I created this to use up leftover pesto; it works with lots of different ingredients.

+ chicken breasts (one per person)
+ feta cheese (in block form)
+ pesto (homemade is better, store-bought will suffice)
+ garlic (one clove per person, minced)
+ olive oil for frying



       Trim chicken breasts.  Since most breasts adhere to the "triangle" shape (thick, wide at one end, thin and skinny at the other), you might want to consider cutting the "skinny" end down a bit.  Using a paring knife (a chef's knife is just too big, unless you're using ostrich breast), cut a pocket.  Now, it might be easier to cut along one of the long sides, less of the stuffing will leak out if you cut along the thick, short end.  Without cutting through the sides or the end, make the pocket as big as possible.

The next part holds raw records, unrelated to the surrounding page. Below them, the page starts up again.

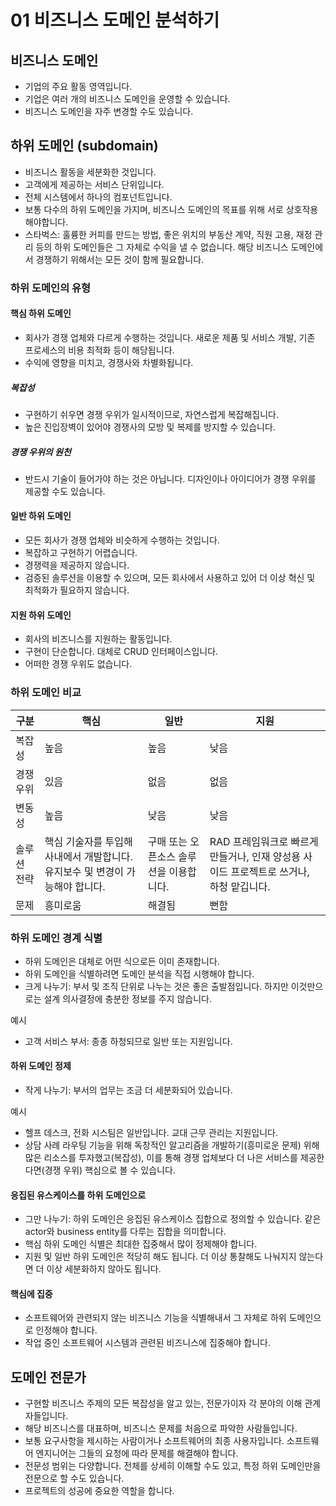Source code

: # 01 비즈니스 도메인 분석하기

## 비즈니스 도메인

- 기업의 주요 활동 영역입니다.
- 기업은 여러 개의 비즈니스 도메인을 운영할 수 있습니다.
- 비즈니스 도메인을 자주 변경할 수도 있습니다.

## 하위 도메인 (subdomain)

- 비즈니스 활동을 세분화한 것입니다.
- 고객에게 제공하는 서비스 단위입니다.
- 전체 시스템에서 하나의 컴포넌트입니다.
- 보통 다수의 하위 도메인을 가지며, 비즈니스 도메인의 목표를 위해 서로 상호작용 해야합니다.
- 스타벅스: 훌륭한 커피를 만드는 방법, 좋은 위치의 부동산 계약, 직원 고용, 재정 관리 등의 하위 도메인들은 그 자체로 수익을 낼 수 없습니다. 해당 비즈니스 도메인에서 경쟁하기 위해서는 모든 것이 함께 필요합니다.

### 하위 도메인의 유형

#### 핵심 하위 도메인

- 회사가 경쟁 업체와 다르게 수행하는 것입니다. 새로운 제품 및 서비스 개발, 기존 프로세스의 비용 최적화 등이 해당됩니다.
- 수익에 영향을 미치고, 경쟁사와 차별화됩니다.

##### 복잡성

- 구현하기 쉬우면 경쟁 우위가 일시적이므로, 자연스럽게 복잡해집니다.
- 높은 진입장벽이 있어야 경쟁사의 모방 및 복제를 방지할 수 있습니다.

##### 경쟁 우위의 원천

- 반드시 기술이 들어가야 하는 것은 아닙니다. 디자인이나 아이디어가 경쟁 우위를 제공할 수도 있습니다.

#### 일반 하위 도메인

- 모든 회사가 경쟁 업체와 비슷하게 수행하는 것입니다.
- 복잡하고 구현하기 어렵습니다.
- 경쟁력을 제공하지 않습니다.
- 검증된 솔루션을 이용할 수 있으며, 모든 회사에서 사용하고 있어 더 이상 혁신 및 최적화가 필요하지 않습니다.
<!-- - 회계, 인사, 재무 등이 해당됩니다. -->

#### 지원 하위 도메인

- 회사의 비즈니스를 지원하는 활동입니다.
- 구현이 단순합니다. 대체로 CRUD 인터페이스입니다.
- 어떠한 경쟁 우위도 없습니다.

### 하위 도메인 비교

| 구분 | 핵심 | 일반 | 지원 |
|-|-|-|-|
| 복잡성 | 높음 | 높음 | 낮음 |
| 경쟁 우위 | 있음 | 없음 | 없음 |
| 변동성 | 높음 | 낮음 | 낮음 |
| 솔루션 전략 | 핵심 기술자를 투입해 사내에서 개발합니다. 유지보수 및 변경이 가능해야 합니다. | 구매 또는 오픈소스 솔루션을 이용합니다. | RAD 프레임워크로 빠르게 만들거나, 인재 양성용 사이드 프로젝트로 쓰거나, 하청 맡깁니다. |
| 문제 | 흥미로움 | 해결됨 | 뻔함 |

<!-- #### 경쟁 우위

#### 복잡성

#### 변동성

#### 솔루션 전략 -->

### 하위 도메인 경계 식별

- 하위 도메인은 대체로 어떤 식으로든 이미 존재합니다.
- 하위 도메인을 식별하려면 도메인 분석을 직접 시행해야 합니다.
- 크게 나누기: 부서 및 조직 단위로 나누는 것은 좋은 출발점입니다. 하지만 이것만으로는 설계 의사결정에 충분한 정보를 주지 않습니다.

예시

- 고객 서비스 부서: 종종 하청되므로 일반 또는 지원입니다.

#### 하위 도메인 정제

- 작게 나누기: 부서의 업무는 조금 더 세분화되어 있습니다.

예시

- 헬프 데스크, 전화 시스팀은 일반입니다. 교대 근무 관리는 지원입니다.
- 상담 사례 라우팅 기능을 위해 독창적인 알고리즘을 개발하기(흥미로운 문제) 위해 많은 리소스를 투자했고(복잡성), 이를 통해 경쟁 업체보다 더 나은 서비스를 제공한다면(경쟁 우위) 핵심으로 볼 수 있습니다.

#### 응집된 유스케이스를 하위 도메인으로

- 그만 나누기: 하위 도메인은 응집된 유스케이스 집합으로 정의할 수 있습니다. 같은 actor와 business entity를 다루는 집합을 의미합니다.
- 핵심 하위 도메인 식별은 최대한 집중해서 많이 정제해야 합니다.
- 지원 및 일반 하위 도메인은 적당히 해도 됩니다. 더 이상 통찰해도 나눠지지 않는다면 더 이상 세분화하지 않아도 됩니다.

#### 핵심에 집중

- 소프트웨어와 관련되지 않는 비즈니스 기능을 식별해내서 그 자체로 하위 도메인으로 인정해야 합니다.
- 작업 중인 소프트웨어 시스템과 관련된 비즈니스에 집중해야 합니다.

<!-- ## 도메인 분석 예제 -->

## 도메인 전문가

- 구현할 비즈니스 주제의 모든 복잡성을 알고 있는, 전문가이자 각 분야의 이해 관계자들입니다.
- 해당 비즈니스를 대표하며, 비즈니스 문제를 처음으로 파악한 사람들입니다.
- 보통 요구사항을 제시하는 사람이거나 소프트웨어의 최종 사용자입니다. 소프트웨어 엔지니어는 그들의 요청에 따라 문제를 해결해야 합니다.
- 전문성 범위는 다양합니다. 전체를 상세히 이해할 수도 있고, 특정 하위 도메인만을 전문으로 할 수도 있습니다.
- 프로젝트의 성공에 중요한 역할을 합니다.
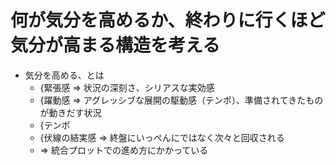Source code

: # 何が気分を高めるか、終わりに行くほど気分が高まる構造を考える
- 気分を高める、とは
  - {緊張感 => 状況の深刻さ、シリアスな実効感
  - {躍動感 => アグレッシブな展開の駆動感（テンポ）、準備されてきたものが動きだす状況
  - {テンポ
  - {伏線の結実感 => 終盤にいっぺんにではなく次々と回収される
  - => 統合プロットでの進め方にかかっている
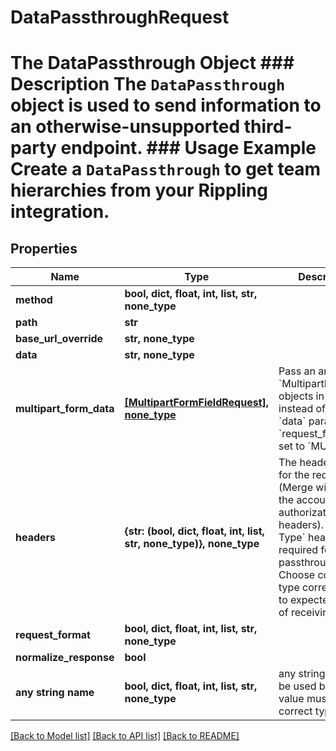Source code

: # DataPassthroughRequest

# The DataPassthrough Object ### Description The `DataPassthrough` object is used to send information to an otherwise-unsupported third-party endpoint.  ### Usage Example Create a `DataPassthrough` to get team hierarchies from your Rippling integration.

## Properties
Name | Type | Description | Notes
------------ | ------------- | ------------- | -------------
**method** | **bool, dict, float, int, list, str, none_type** |  | 
**path** | **str** |  | 
**base_url_override** | **str, none_type** |  | [optional] 
**data** | **str, none_type** |  | [optional] 
**multipart_form_data** | [**[MultipartFormFieldRequest], none_type**](MultipartFormFieldRequest.md) | Pass an array of &#x60;MultipartFormField&#x60; objects in here instead of using the &#x60;data&#x60; param if &#x60;request_format&#x60; is set to &#x60;MULTIPART&#x60;. | [optional] 
**headers** | **{str: (bool, dict, float, int, list, str, none_type)}, none_type** | The headers to use for the request (Merge will handle the account&#39;s authorization headers). &#x60;Content-Type&#x60; header is required for passthrough. Choose content type corresponding to expected format of receiving server. | [optional] 
**request_format** | **bool, dict, float, int, list, str, none_type** |  | [optional] 
**normalize_response** | **bool** |  | [optional] 
**any string name** | **bool, dict, float, int, list, str, none_type** | any string name can be used but the value must be the correct type | [optional]

[[Back to Model list]](../README.md#documentation-for-models) [[Back to API list]](../README.md#documentation-for-api-endpoints) [[Back to README]](../README.md)



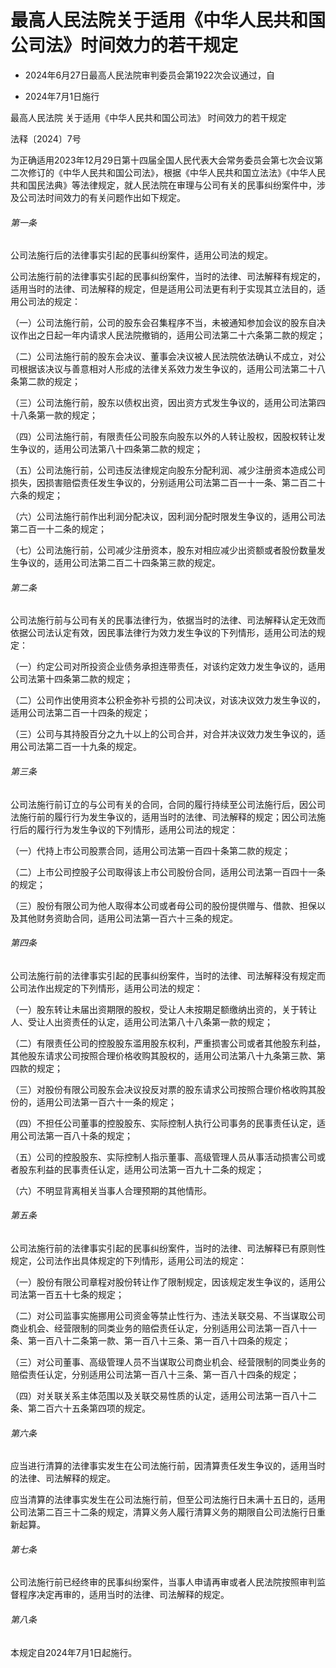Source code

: # 最高人民法院关于适用《中华人民共和国公司法》时间效力的若干规定

- 2024年6月27日最高人民法院审判委员会第1922次会议通过，自

- 2024年7月1日施行

<!-- INFO END -->

最高人民法院 关于适用《中华人民共和国公司法》 时间效力的若干规定

法释〔2024〕7号

为正确适用2023年12月29日第十四届全国人民代表大会常务委员会第七次会议第二次修订的《中华人民共和国公司法》，根据《中华人民共和国立法法》《中华人民共和国民法典》等法律规定，就人民法院在审理与公司有关的民事纠纷案件中，涉及公司法时间效力的有关问题作出如下规定。

###### 第一条

公司法施行后的法律事实引起的民事纠纷案件，适用公司法的规定。

公司法施行前的法律事实引起的民事纠纷案件，当时的法律、司法解释有规定的，适用当时的法律、司法解释的规定，但是适用公司法更有利于实现其立法目的，适用公司法的规定：

（一）公司法施行前，公司的股东会召集程序不当，未被通知参加会议的股东自决议作出之日起一年内请求人民法院撤销的，适用公司法第二十六条第二款的规定；

（二）公司法施行前的股东会决议、董事会决议被人民法院依法确认不成立，对公司根据该决议与善意相对人形成的法律关系效力发生争议的，适用公司法第二十八条第二款的规定；

（三）公司法施行前，股东以债权出资，因出资方式发生争议的，适用公司法第四十八条第一款的规定；

（四）公司法施行前，有限责任公司股东向股东以外的人转让股权，因股权转让发生争议的，适用公司法第八十四条第二款的规定；

（五）公司法施行前，公司违反法律规定向股东分配利润、减少注册资本造成公司损失，因损害赔偿责任发生争议的，分别适用公司法第二百一十一条、第二百二十六条的规定；

（六）公司法施行前作出利润分配决议，因利润分配时限发生争议的，适用公司法第二百一十二条的规定；

（七）公司法施行前，公司减少注册资本，股东对相应减少出资额或者股份数量发生争议的，适用公司法第二百二十四条第三款的规定。

###### 第二条

公司法施行前与公司有关的民事法律行为，依据当时的法律、司法解释认定无效而依据公司法认定有效，因民事法律行为效力发生争议的下列情形，适用公司法的规定：

（一）约定公司对所投资企业债务承担连带责任，对该约定效力发生争议的，适用公司法第十四条第二款的规定；

（二）公司作出使用资本公积金弥补亏损的公司决议，对该决议效力发生争议的，适用公司法第二百一十四条的规定；

（三）公司与其持股百分之九十以上的公司合并，对合并决议效力发生争议的，适用公司法第二百一十九条的规定。

###### 第三条

公司法施行前订立的与公司有关的合同，合同的履行持续至公司法施行后，因公司法施行前的履行行为发生争议的，适用当时的法律、司法解释的规定；因公司法施行后的履行行为发生争议的下列情形，适用公司法的规定：

（一）代持上市公司股票合同，适用公司法第一百四十条第二款的规定；

（二）上市公司控股子公司取得该上市公司股份合同，适用公司法第一百四十一条的规定；

（三）股份有限公司为他人取得本公司或者母公司的股份提供赠与、借款、担保以及其他财务资助合同，适用公司法第一百六十三条的规定。

###### 第四条

公司法施行前的法律事实引起的民事纠纷案件，当时的法律、司法解释没有规定而公司法作出规定的下列情形，适用公司法的规定：

（一）股东转让未届出资期限的股权，受让人未按期足额缴纳出资的，关于转让人、受让人出资责任的认定，适用公司法第八十八条第一款的规定；

（二）有限责任公司的控股股东滥用股东权利，严重损害公司或者其他股东利益，其他股东请求公司按照合理价格收购其股权的，适用公司法第八十九条第三款、第四款的规定；

（三）对股份有限公司股东会决议投反对票的股东请求公司按照合理价格收购其股份的，适用公司法第一百六十一条的规定；

（四）不担任公司董事的控股股东、实际控制人执行公司事务的民事责任认定，适用公司法第一百八十条的规定；

（五）公司的控股股东、实际控制人指示董事、高级管理人员从事活动损害公司或者股东利益的民事责任认定，适用公司法第一百九十二条的规定；

（六）不明显背离相关当事人合理预期的其他情形。

###### 第五条

公司法施行前的法律事实引起的民事纠纷案件，当时的法律、司法解释已有原则性规定，公司法作出具体规定的下列情形，适用公司法的规定：

（一）股份有限公司章程对股份转让作了限制规定，因该规定发生争议的，适用公司法第一百五十七条的规定；

（二）对公司监事实施挪用公司资金等禁止性行为、违法关联交易、不当谋取公司商业机会、经营限制的同类业务的赔偿责任认定，分别适用公司法第一百八十一条、第一百八十二条第一款、第一百八十三条、第一百八十四条的规定；

（三）对公司董事、高级管理人员不当谋取公司商业机会、经营限制的同类业务的赔偿责任认定，分别适用公司法第一百八十三条、第一百八十四条的规定；

（四）对关联关系主体范围以及关联交易性质的认定，适用公司法第一百八十二条、第二百六十五条第四项的规定。

###### 第六条

应当进行清算的法律事实发生在公司法施行前，因清算责任发生争议的，适用当时的法律、司法解释的规定。

应当清算的法律事实发生在公司法施行前，但至公司法施行日未满十五日的，适用公司法第二百三十二条的规定，清算义务人履行清算义务的期限自公司法施行日重新起算。

###### 第七条

公司法施行前已经终审的民事纠纷案件，当事人申请再审或者人民法院按照审判监督程序决定再审的，适用当时的法律、司法解释的规定。

###### 第八条

本规定自2024年7月1日起施行。
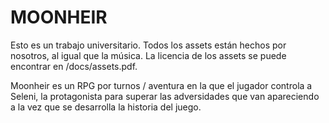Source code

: # MOONHEIR

Esto es un trabajo universitario. Todos los assets están hechos por nosotros, al igual que la música. La licencia de los assets se puede encontrar en /docs/assets.pdf.

Moonheir es un RPG por turnos / aventura en la que el jugador controla a Seleni, la protagonista para superar las adversidades que van apareciendo a la vez que se desarrolla la historia del juego.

       Cram the minced clove of garlic into the chicken breast; you can use (clean!) fingers or the back of a spoon to make sure it's evenly distributed.  Next, add a slab of feta, and finally, a good spoonful of pesto.  The pesto, in particular, should be pushed deep into the pocket to prevent leaking.

      Salt and pepper the outside of the chicken breast.  Cook in olive oil in a medium-hot skillet, approximately 6 minutes on each side.


The end.  Enjoy.

Chicken Milanese

Decided to make dinner for J last night.
Realized that leaving the dorm in search of groceries was almost dead last on my list of things to do.

Tossed together a salad, scrounged up the necessary ingredients, and served up a delicious and simple Chicken Milanese with Garlic-White Wine Sauce.

Seriously, kids...I used less than ten ingredients.

Chicken Milanese for one:

+ one chicken breast
+ milk
+ flour
+ bread crumbs
+ S&P
+ vegetable oil

          Cut chicken breast in half (the short way).  Insert into a plastic bag, and beat the hell out of it with a skillet. (We're going for small cutlets, kids.)  Apply S&P to bread crumbs and directly to chicken.  Dredge chicken in flour.  SHAKE OFF EXCESS.  Dip in milk.  Coat in bread crumbs.  Bring veggie oil to medium-high heat in a skillet.  Pan-fry chicken for 3 minutes or so on each side.

Garlic-White Wine Sauce

+ garlic, grated, minced, whatever; 3 cloves (or less)
+ vegetable oil
+ dry white wine (I used Chardonnay)
+ mascarpone cheese

       Saute garlic until soft, fragrant and delicious.  Add white wine; crank the heat up.  Once the wine has reduced, remove skillet from heat and melt in a couple tablespoons of mascarpone.  Pour directly over chicken and add S&P to taste.


J says that it's a close second to my Pesto-Feta Stuffed Chicken.  Recipe should be up soon!